Advertência seguida de dispensa torna nula justa causa de trabalhador faltoso 28/08/15

Um mecânico montador que faltou pela nona vez em apenas um mês, sem apresentar justificativa, conseguiu reverter a demissão por justa causa. Como a empresa, em um primeiro momento, advertiu-o oficialmente, para só demiti-lo por justa causa no dia seguinte, a Sétima Turma do Tribunal Superior do Trabalho concluiu que houve dupla penalização, o que causou a anulação da justa causa.
O caso aconteceu em Joinville (SC). O trabalhador faltou oito vezes ao longo de um único mês, sempre sem justificativa. Foi advertido em todas as vezes, chegando a ser suspenso por um dia. Dois dias após voltar ao trabalho depois da suspensão, faltou novamente sem justificativa. A empresa puniu com nova advertência e, no dia posterior, o demitiu por desídia.
Na reclamação trabalhista, o mecânico alegou que foi punido duas vezes pela mesma falha. Em sua defesa, a empresa sustentou que o empregado foi advertido várias vezes por ausências injustificadas ao serviço, e que sua atitude justificava a dispensa motivada.
O juiz de origem julgou improcedente o pedido do mecânico, convencido de que sua atitude justificou a dispensa.

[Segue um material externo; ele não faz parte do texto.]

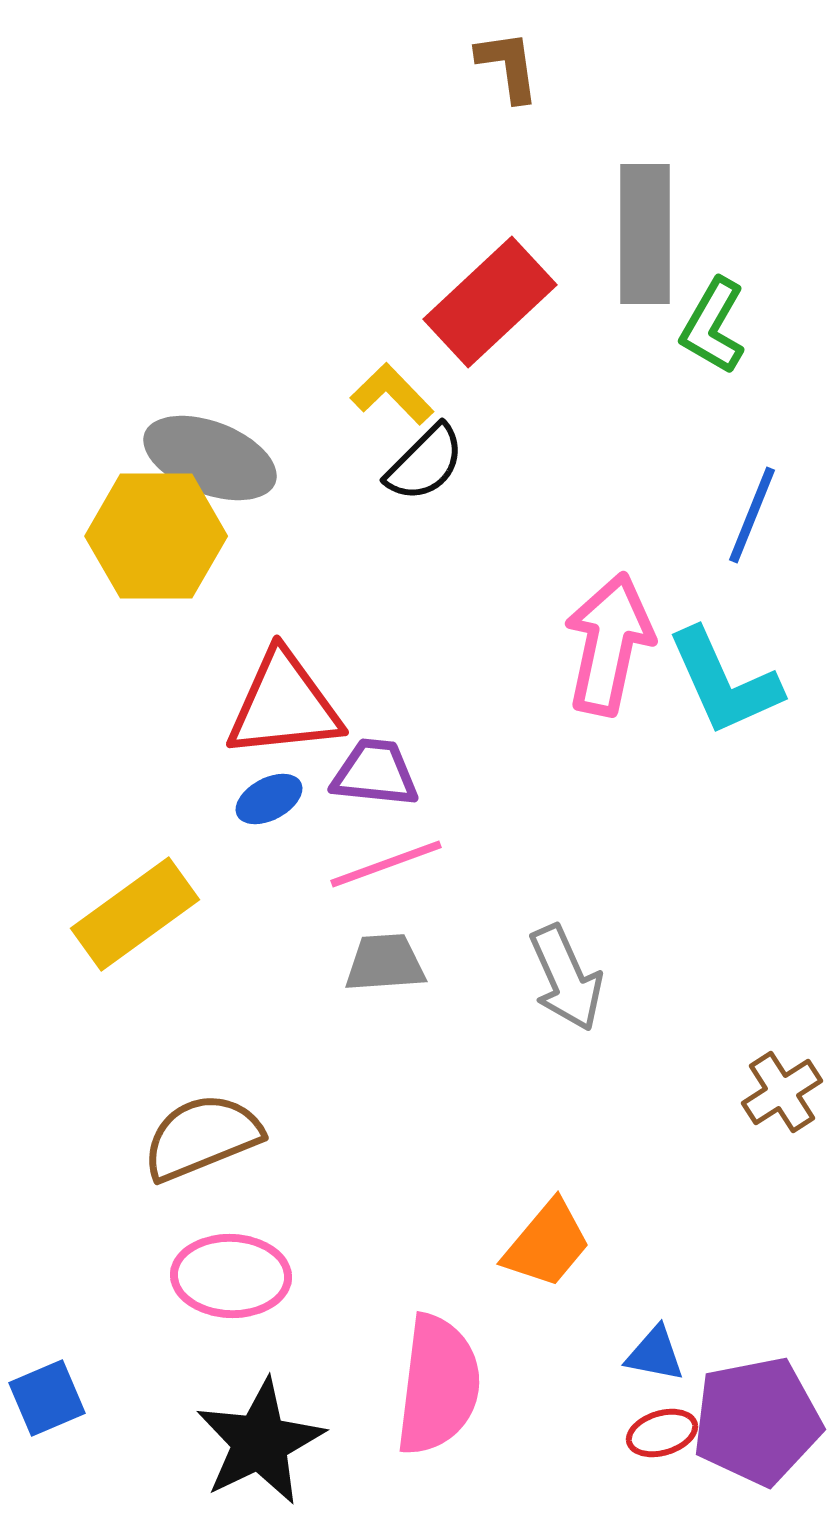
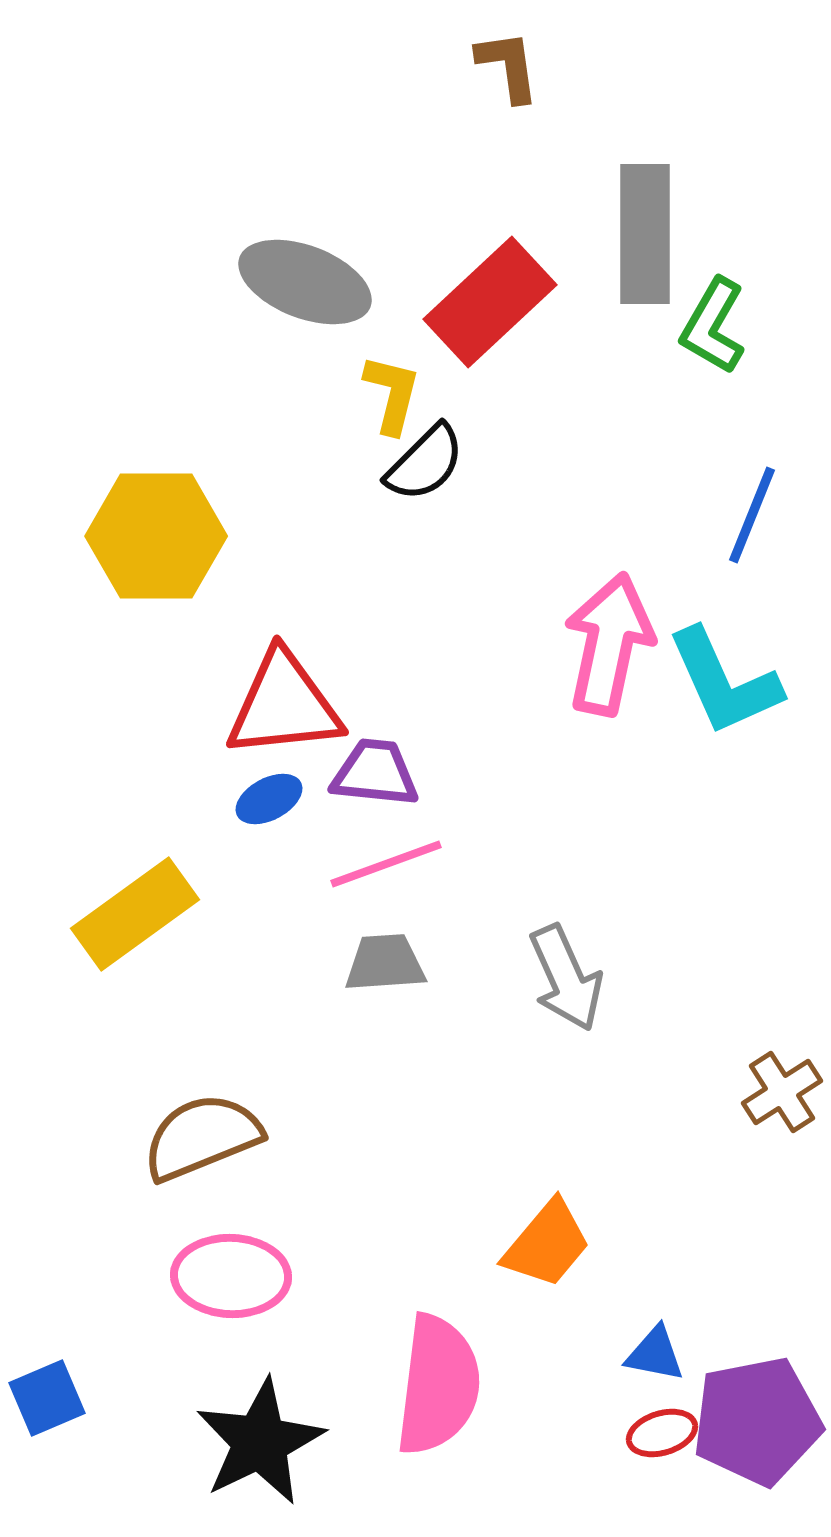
yellow L-shape: rotated 58 degrees clockwise
gray ellipse: moved 95 px right, 176 px up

O Tribunal Regional do Trabalho da 12ª Região (SC) manteve a sentença, por entender que, mesmo após a aplicação reiterada de advertência e suspensão, ele continuou se ausentando do trabalho sem justificativa, não havendo para a empresa outra alternativa que não a ruptura contratual motivada pela desídia.
O ministro Viera de Mello Filho, relator do recurso ao TST, observou que a empresa, ao aplicar a pena de advertência, acabou por esvaziar a possibilidade de punir mais severamente o trabalhador pela ausência injustificada. “Para além da questão da impossibilidade de apenar duas vezes uma mesma conduta, é digno de registro que o simples fato de o empregado se ausentar do serviço, ainda que tal situação tenha ocorrido algumas vezes durante o contrato de trabalho, não se reveste de gravidade absoluta a ponto de ocasionar a dispensa por justa causa, penalidade gravíssima e extrema, que priva o trabalhador de seu emprego e, pior, das verbas rescisórias que o habilitariam a enfrentar o duvidoso período de desemprego involuntário”, assinalou.
A decisão foi unânime e já transitou em julgado.

(Paula Andrade/CF)
Processo: RR-386-34.2013.5.12.0028
Fonte: Secretaria de Comunicação Social
Tribunal Superior do Trabalho

COMENTÁRIOS

Encontramos as principais situações geradoras do rompimento contratual por culpa do empregado nos ditames do artigo 482, da CLT. Todavia, cabe ao empregador a máxima cautela ao aplicar uma rescisão ao contrato de trabalho por Justa Causa. Isso se diz em razão do ônus de demonstrar a existência da falta geradora do desligamento por justa causa recair exclusivamente sobre o empregador.
Inobstante, como na notícia acima apresentada, há uma pressuposto (princípio) no Direito do Trabalho destinado exclusivamente aos empregados, qual seja, o trabalhador não pode ser punido duas vezes pelo mesmo ato de indisciplina (fato gerador). Em outras palavras, o empregado não pode receber uma advertência e, em seguida, uma suspensão pelo mesmo ato realizado. O trabalhador, caso tenha sido apenado por um suspensão, não poderá ser demitido por justa causa pelo mesmo ato, quando retornar ao trabalho. Somente um novo ato faltoso permitirá a aplicação de uma nova penalidade ao empregado.
Este princípio encontra respaldo no “Non bis in idem” (não punição dupla), e deve ser observado pelas empresas. (Comentários do Head da área trabalhista Dr. Bruno Valente).